Il faut planter une charmille, semer des glands ; M. de SAINT JAL vous prêtera 7 ou 8 jardiniers. Vous aurez des poires d’été, des poires d’hiver, des pommes et des abricots mieux que fruits à noyaux qui pousseront mieux à Migoule, à cause du bon air. Migoule sera votre secours de l’automne. Les NOIRET possédaient déjà le domaine de PALISSE acheté aux Laporte de Lissac et le domaine du Breuil. Ils sont les plus gros propriétaires fonciers de Brive et Malemort. Ils rachètent aux pères de la Doctrine Chrétienne, héritiers du prieuré de Saint Santin, la rente due sur la Grande Borie, ce qui leur permet de la qualifier de repaire noble ou de château. Ils rendent hommage au vicomte de Turenne, puis en 17 40 au duc de Noailles. Le Domaine noble, qui vaut 1 0 000 livres, confronte Palisse, la Garenne Verte, le chemin de Brive à Saint Santin et le chemin de Brive à Beynat. Les Noiret sont anoblis en devenant conseiller secrétaire du roy en 1705. Les cadets deviennent mousquetaires. En 1792, Jean Jacques Noiret, capitaine au régiment de Champagne, émigre. L’ensemble de ses biens de Brive et de Malemort est vendu.
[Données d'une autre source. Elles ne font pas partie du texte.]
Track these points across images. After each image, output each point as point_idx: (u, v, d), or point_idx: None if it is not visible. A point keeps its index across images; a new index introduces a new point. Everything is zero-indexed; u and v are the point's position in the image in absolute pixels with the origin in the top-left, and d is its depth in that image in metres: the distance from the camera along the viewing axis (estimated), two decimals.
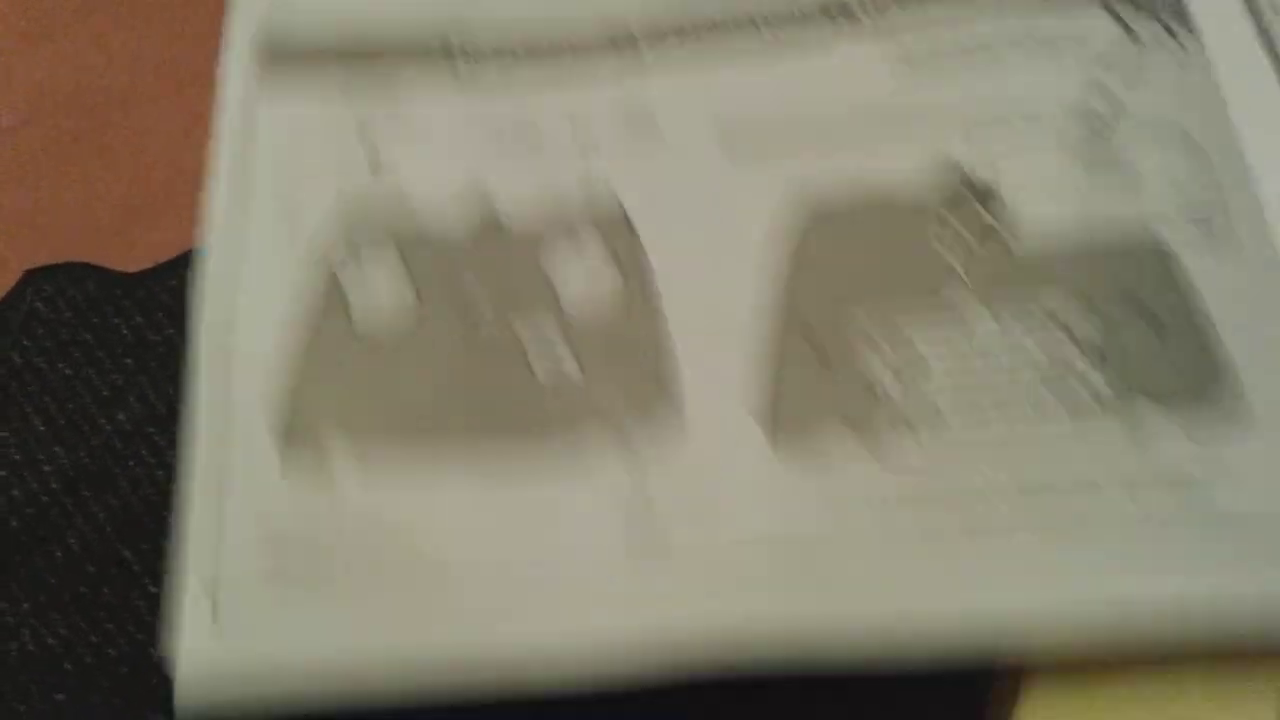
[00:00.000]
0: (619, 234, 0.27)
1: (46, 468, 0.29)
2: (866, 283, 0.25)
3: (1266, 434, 0.23)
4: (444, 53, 0.30)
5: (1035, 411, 0.23)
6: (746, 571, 0.23)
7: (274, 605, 0.24)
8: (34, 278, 0.31)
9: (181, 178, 0.31)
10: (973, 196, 0.26)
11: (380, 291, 0.27)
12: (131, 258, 0.31)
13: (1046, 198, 0.25)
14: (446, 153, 0.28)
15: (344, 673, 0.23)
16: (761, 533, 0.23)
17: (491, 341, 0.26)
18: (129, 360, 0.30)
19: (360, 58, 0.29)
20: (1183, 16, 0.27)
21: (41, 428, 0.29)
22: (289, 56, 0.30)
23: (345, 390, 0.26)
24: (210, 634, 0.24)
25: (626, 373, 0.25)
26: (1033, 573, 0.22)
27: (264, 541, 0.25)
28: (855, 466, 0.24)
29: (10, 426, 0.30)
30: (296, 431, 0.26)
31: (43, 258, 0.31)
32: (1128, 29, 0.27)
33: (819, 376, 0.25)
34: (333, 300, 0.27)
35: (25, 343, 0.30)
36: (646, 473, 0.24)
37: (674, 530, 0.24)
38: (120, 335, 0.30)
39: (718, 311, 0.26)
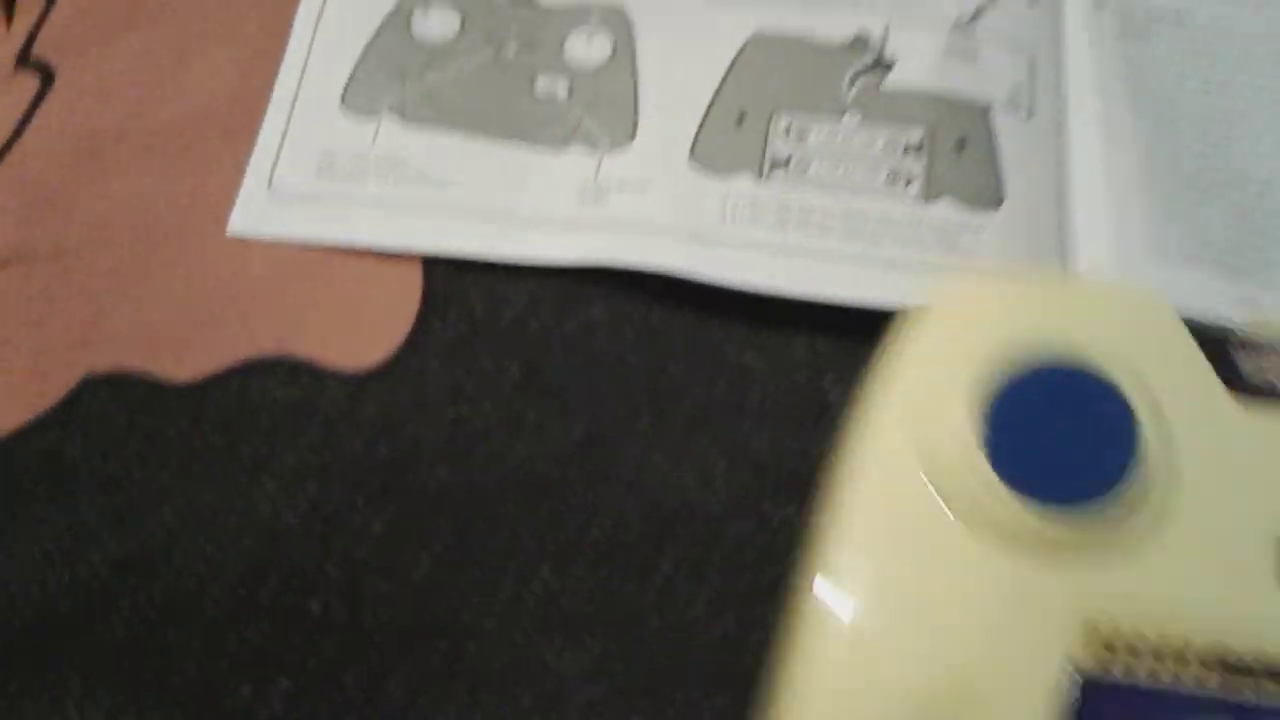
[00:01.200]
0: (619, 24, 0.38)
1: (95, 556, 0.32)
2: (781, 84, 0.37)
3: (1010, 208, 0.34)
4: None
5: (868, 174, 0.35)
6: (656, 223, 0.34)
7: (319, 184, 0.36)
8: (90, 383, 0.34)
9: (228, 305, 0.35)
10: (867, 47, 0.37)
11: (435, 18, 0.39)
12: (181, 370, 0.34)
13: (916, 61, 0.37)
14: None
15: (363, 228, 0.35)
16: (670, 210, 0.34)
17: (509, 64, 0.38)
18: (174, 462, 0.33)
19: None
20: None
21: (92, 518, 0.33)
22: None
23: (397, 74, 0.38)
24: (264, 193, 0.36)
25: (601, 103, 0.37)
26: (832, 255, 0.33)
27: (319, 153, 0.37)
28: (740, 181, 0.35)
29: (64, 515, 0.33)
30: (356, 92, 0.38)
31: (102, 365, 0.35)
32: None
33: (733, 130, 0.36)
34: (399, 19, 0.39)
35: (80, 441, 0.34)
36: (600, 161, 0.36)
37: (611, 194, 0.35)
38: (168, 439, 0.34)
39: (676, 83, 0.37)
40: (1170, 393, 0.22)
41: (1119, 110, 0.36)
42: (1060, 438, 0.21)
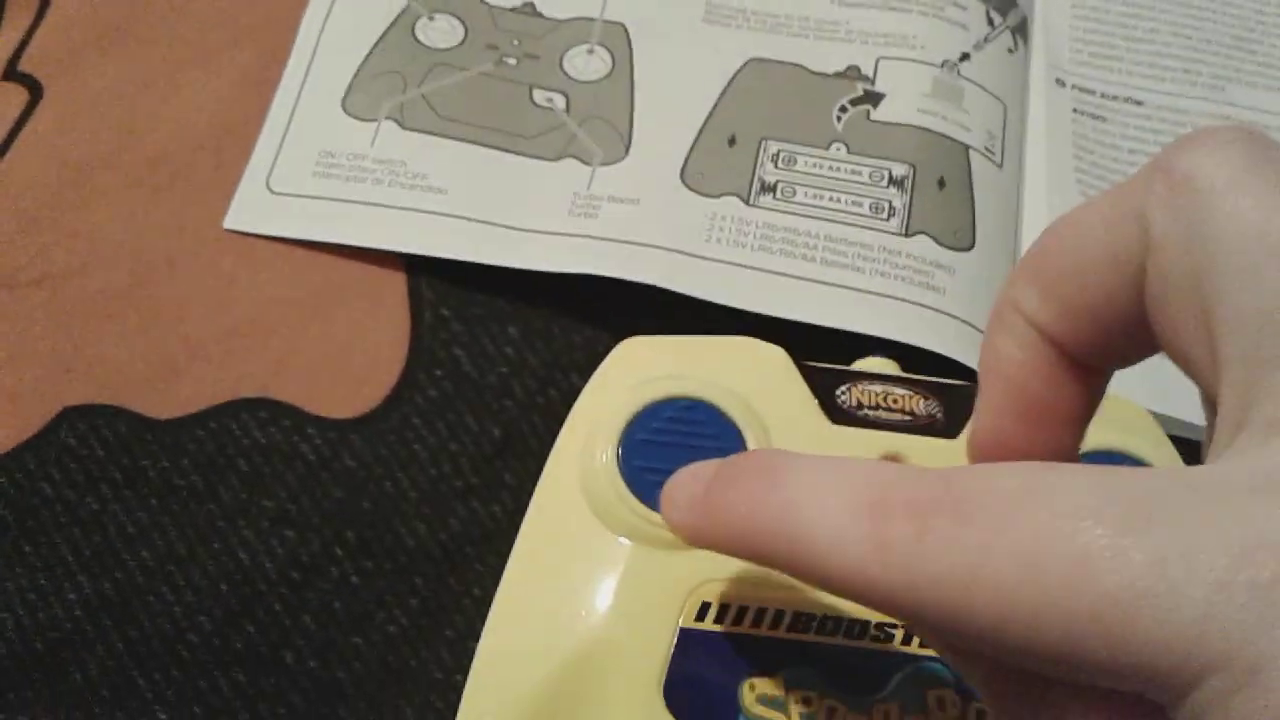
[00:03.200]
0: (619, 41, 0.40)
1: (71, 595, 0.32)
2: (773, 110, 0.38)
3: (979, 254, 0.36)
4: None
5: (852, 204, 0.36)
6: (643, 237, 0.35)
7: (315, 182, 0.37)
8: (70, 415, 0.35)
9: (214, 337, 0.35)
10: (857, 78, 0.39)
11: (439, 26, 0.40)
12: (163, 406, 0.35)
13: (904, 96, 0.38)
14: None
15: (355, 228, 0.36)
16: (658, 227, 0.36)
17: (509, 75, 0.39)
18: (154, 501, 0.34)
19: None
20: (1023, 30, 0.41)
21: (69, 557, 0.33)
22: None
23: (399, 80, 0.39)
24: (262, 192, 0.37)
25: (597, 118, 0.38)
26: (813, 280, 0.35)
27: (317, 154, 0.37)
28: (728, 202, 0.36)
29: (39, 553, 0.33)
30: (357, 96, 0.39)
31: (80, 398, 0.35)
32: (991, 23, 0.40)
33: (724, 152, 0.37)
34: (404, 26, 0.40)
35: (57, 475, 0.34)
36: (593, 173, 0.37)
37: (602, 206, 0.36)
38: (147, 477, 0.34)
39: (671, 102, 0.38)
40: (776, 419, 0.29)
41: (1065, 183, 0.38)
42: (683, 459, 0.26)
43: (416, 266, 0.36)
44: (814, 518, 0.17)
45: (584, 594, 0.28)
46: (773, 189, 0.36)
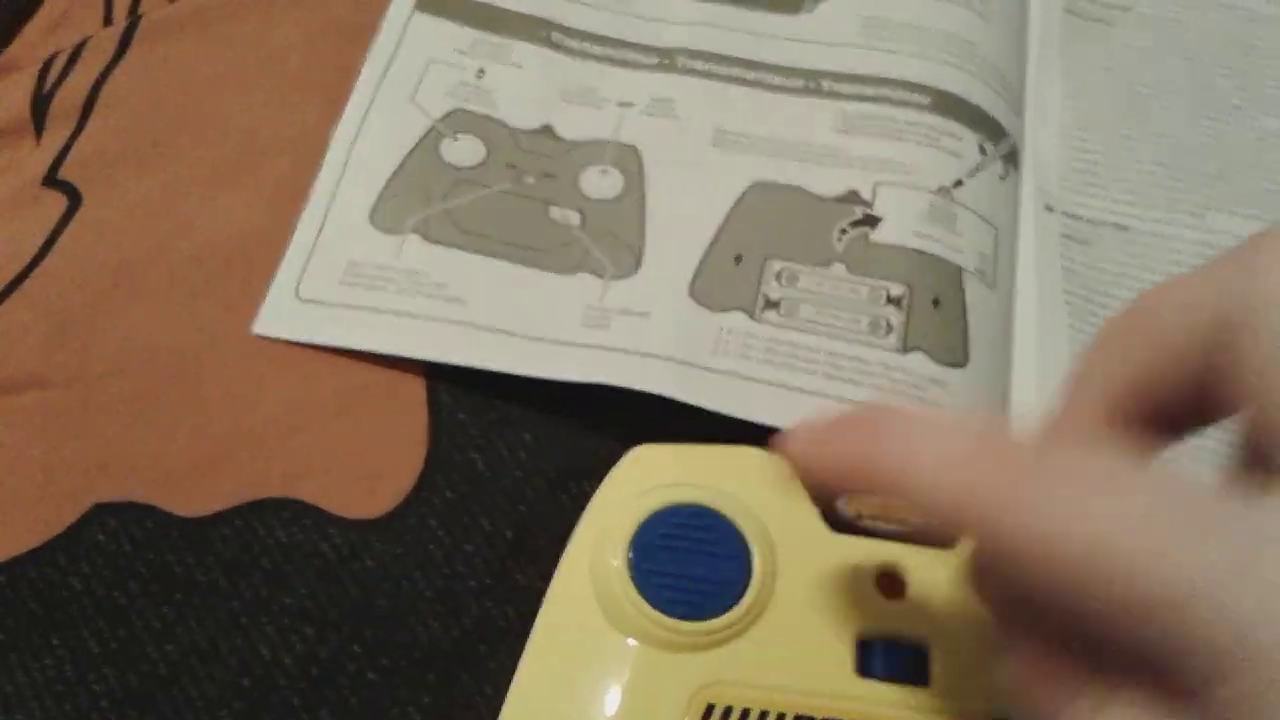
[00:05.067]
0: (631, 161, 0.42)
1: (96, 687, 0.33)
2: (777, 231, 0.40)
3: (972, 370, 0.38)
4: (545, 25, 0.45)
5: (852, 320, 0.38)
6: (653, 350, 0.37)
7: (342, 291, 0.39)
8: (100, 511, 0.36)
9: (240, 438, 0.37)
10: (856, 202, 0.40)
11: (462, 146, 0.42)
12: (190, 504, 0.36)
13: (901, 219, 0.40)
14: (529, 87, 0.43)
15: (379, 334, 0.38)
16: (668, 339, 0.37)
17: (529, 190, 0.41)
18: (179, 596, 0.35)
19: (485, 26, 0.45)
20: (1014, 159, 0.43)
21: (96, 650, 0.34)
22: (436, 15, 0.45)
23: (423, 196, 0.41)
24: (291, 299, 0.39)
25: (610, 235, 0.40)
26: (815, 393, 0.37)
27: (345, 264, 0.39)
28: (734, 317, 0.38)
29: (67, 646, 0.34)
30: (384, 211, 0.41)
31: (110, 495, 0.36)
32: (983, 151, 0.42)
33: (731, 270, 0.39)
34: (429, 145, 0.42)
35: (85, 569, 0.35)
36: (606, 287, 0.39)
37: (614, 318, 0.38)
38: (173, 573, 0.35)
39: (680, 221, 0.40)
40: (780, 527, 0.30)
41: (1054, 304, 0.40)
42: (691, 564, 0.30)
43: (436, 371, 0.38)
44: (924, 449, 0.21)
45: (594, 694, 0.29)
46: (776, 305, 0.38)
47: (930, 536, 0.31)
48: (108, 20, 0.46)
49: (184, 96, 0.43)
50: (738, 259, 0.39)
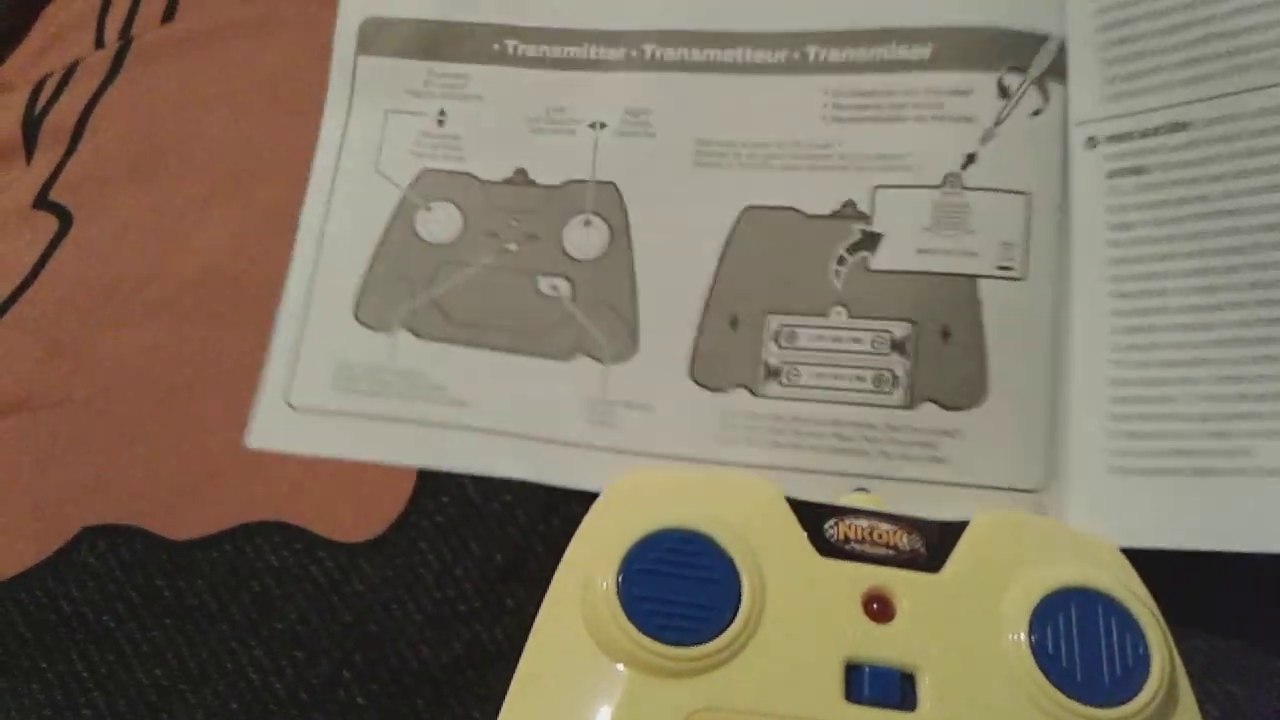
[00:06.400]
0: (612, 204, 0.40)
1: (86, 711, 0.33)
2: (772, 275, 0.38)
3: (993, 400, 0.36)
4: (497, 34, 0.42)
5: (855, 379, 0.37)
6: (659, 448, 0.36)
7: (337, 397, 0.38)
8: (89, 534, 0.36)
9: (229, 467, 0.37)
10: (853, 217, 0.38)
11: (437, 216, 0.40)
12: (179, 527, 0.36)
13: (902, 233, 0.38)
14: (495, 124, 0.41)
15: (384, 445, 0.37)
16: (673, 435, 0.37)
17: (513, 260, 0.39)
18: (168, 620, 0.35)
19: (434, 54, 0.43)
20: (1060, 68, 0.38)
21: (85, 674, 0.34)
22: (381, 54, 0.43)
23: (407, 285, 0.39)
24: (282, 409, 0.38)
25: (602, 302, 0.38)
26: (820, 470, 0.36)
27: (335, 365, 0.38)
28: (737, 397, 0.37)
29: (55, 670, 0.34)
30: (368, 305, 0.39)
31: (99, 518, 0.36)
32: (1004, 91, 0.38)
33: (727, 338, 0.38)
34: (404, 220, 0.40)
35: (75, 593, 0.35)
36: (605, 375, 0.37)
37: (618, 412, 0.37)
38: (162, 596, 0.35)
39: (672, 275, 0.38)
40: (768, 552, 0.31)
41: (1095, 290, 0.36)
42: (680, 589, 0.30)
43: None
44: None
45: (582, 719, 0.29)
46: (777, 374, 0.37)
47: (914, 560, 0.31)
48: (99, 43, 0.46)
49: (175, 119, 0.43)
50: (734, 322, 0.38)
A Malemort, il y a une quinzaine de lots, pour un total de 248 000 livres. La Grande Borie est achetée par Péronne négociant à Brive. (L’abbé Celerier dit qu’il l’a achetée aux Noiret, ce qui est faux.)

LE JAYLE

Le Jayle est sur les hauteurs, au-dessus de la route Brive-Tulle du XIXe siècle et du chemin de fer de 1862. En contre-bas du côté du Chambon se trouvait une villa gallo-romaine ou médiévale appelée Julhac citée en 933 et appartenant à un nommé Humbert qui la donne à l’abbaye de Tulle. Mme Macary (châteaux en Corrèze) cite une famille du Jayle qui aurait participé aux croisades au XIIIe siècle : c’est une légende. La véritable histoire du Jayle commence avec les Cosnac qui se titrent seigneurs du Jayle en 1486 soit par un héritage Faydit en 1451, soit par achat. Jean, alias Guillaume, est maître d’hôtel d’Annet de Cosnac cadet des vicomtes. Il est capitaine de Servières, où il possède le Domaine des Bordes en 1491 . Il meurt en 1 505. Sa fille, Françoise de Cosnac, épouse en 1520 Jean du Breuil seigneur de Chastanzeau qui se fait appeler du Breuil de Cosnac. D’où Antoine, époux en 1553 de sa cousine, Marguerite de Cosnac. Il est difficile de savoir si les Dubreuil habitent le Jayle ou plutôt Chastanzeau ou à partir de 1650 Chaveribiere*. En 1663, Jean Antoine du Breuil meurt, laissant le Jayle à sa fille Louise qui épouse Jean Charles Germain de la Pommélie. Là encore, l’ont-ils habité ? En tout cas, ils le conservent jusqu’à Léonarde de Maulmont veuve de Jean de la Pommélie et leur fils Jean Baptiste. En 1770, le Jayle est vendu 48 000 livres dont 14 000 L pour la dot de Marianne sœur de Jean Baptiste. L’acheteur est Joseph Cérou, originaire de Gignac, lieutenant criminel au sénéchal de Brive. C’est grâce à la dot de sa femme, Louise Valletaud, et à l’aide de son oncle Pierre Cérou (1709-1797) ancien précepteur de la fille du duc de Parme, qu’il a payé le Jayle à un prix « exorbitant ».
Joseph « de » Cérou meurt sans enfants en 1787 et laisse le Jayle à son frère Dominique. Le château peu habité au cours des temps tombe en ruine en 1789. Il n’en reste qu’un corps de logis découvert entre deux grosses tours que la Révolution va abattre. Dominique Cérou commence à en vendre les matériaux. Son fils, Joseph Cérou, médecin à Gignac, le vend en 1849 à Mercure Jean Joseph de Corn, marquis de Corn, pour 42 000 F en paiements échelonnés sur 5 ans. Dans la vente est compris le moulin de Claredent. MERCURE est le fils de Jean de Corn et de Caroline de Verlhac. Il a épousé en 1844 Marie Joséphine Dumas de la Vareille. Il vend le château de Queyssac hérité de son grand-oncle et fait construire au Jayle un château à l’italienne par Albrizzio. Il monte une usine de papier de paille au moulin de Claredent. Sa fille unique, Marie Caroline née en 1844, épouse en 1865 son cousin Jean Charles Dizac, fils de François Dizac et de Catherine de Corn. Sa dot est de 98 000 F moulin compris. Jean Charles Dizac, né à la Martinique, y revient souvent pour s’occuper de ses plantations. Ses deux fils, Francisque et Lof Gabriel dit Joe, s’occupent l’un du Jayle et l’autre de la papeterie. Après la mort de Marie Caroline de Corn en 1936, la papeterie est vendue aux papeteries du Limousin et le château aux Cassard, puis aux Aruis.